The Late Romantic to Modern Era

In the late romantic era one name stood out above the rest of Spanish composers for the guitar: Francisco Tárrega (1852-1909).

Fondly remembered today as "the father of classical guitar," Francisco Tárrega set the universal standard for the modern classical guitar, just as Paganini did for the violin, and Chopin and Liszt did for the piano.

When Tárrega encountered a guitar by Antonio de Torres, with its absolute superiority over other guitars of the time, he perceived limitless possibilities, both for performance and composition. For both of these, he was responsible for major contributions. He systematized the central principles of guitar technique and performance and adapted them to the authenticity of the "new" instrument.

Tárrega also transformed the guitar repertoire - through his own compositions and transcriptions of piano works by such composers as Chopin, Mendelssohn, Beethoven, and Schumann, as well as his Spanish contemporaries Isaac Albéniz and Enrique Granados.

The great 20th century champion of the classical guitar, Spaniard Andrés Segovia (1893-1987), wanted most fervently to study with Tárrega when he was a young man but, alas, the master died when he was a young teenager.

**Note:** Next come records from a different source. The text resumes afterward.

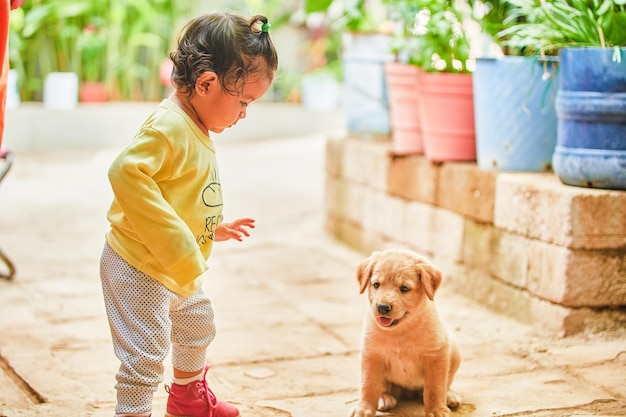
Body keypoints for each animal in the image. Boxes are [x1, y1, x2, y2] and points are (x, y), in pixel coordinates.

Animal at [348, 249, 460, 414]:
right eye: (376, 284)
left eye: (404, 288)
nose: (382, 307)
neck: (400, 331)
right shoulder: (371, 354)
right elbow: (368, 385)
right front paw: (364, 408)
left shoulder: (436, 354)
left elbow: (435, 387)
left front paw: (437, 410)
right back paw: (384, 398)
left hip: (455, 352)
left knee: (445, 384)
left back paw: (450, 396)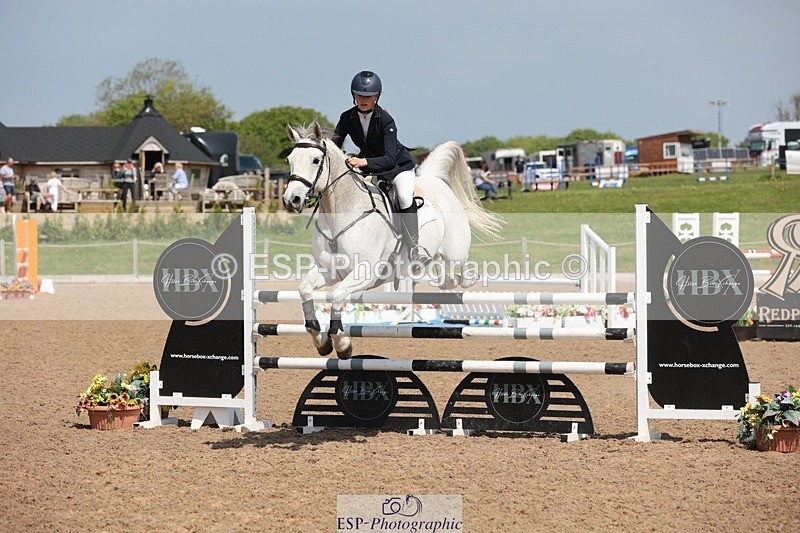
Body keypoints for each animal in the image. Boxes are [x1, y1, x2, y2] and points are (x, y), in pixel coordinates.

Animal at [283, 121, 503, 359]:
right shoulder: (331, 270)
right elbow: (305, 289)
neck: (340, 213)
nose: (291, 200)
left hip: (456, 252)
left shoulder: (365, 272)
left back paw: (456, 280)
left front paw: (342, 343)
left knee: (464, 270)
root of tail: (434, 180)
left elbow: (336, 295)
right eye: (289, 159)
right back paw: (445, 279)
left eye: (315, 160)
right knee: (441, 269)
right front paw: (321, 340)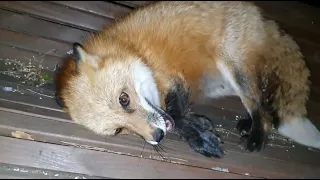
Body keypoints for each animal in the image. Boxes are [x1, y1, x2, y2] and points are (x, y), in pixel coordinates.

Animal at [54, 1, 318, 159]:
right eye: (119, 130)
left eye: (124, 99)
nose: (157, 138)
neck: (136, 51)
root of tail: (261, 16)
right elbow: (180, 116)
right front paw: (200, 129)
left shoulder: (173, 79)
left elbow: (177, 114)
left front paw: (200, 138)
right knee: (263, 106)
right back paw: (246, 123)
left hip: (234, 68)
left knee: (262, 109)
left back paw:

Andrés Segovia took the classical guitar into the modern concert world of radio recordings and, in the 1950s to the 1980s, of videos. He played tiredlessly before large audiences around the world, and encouraged and commissioned modern composers to write music for the guitar. He broadened world-wide audience support for the instrument and was a fundamental force in bringing it to modern respectability among musicians and the academic world.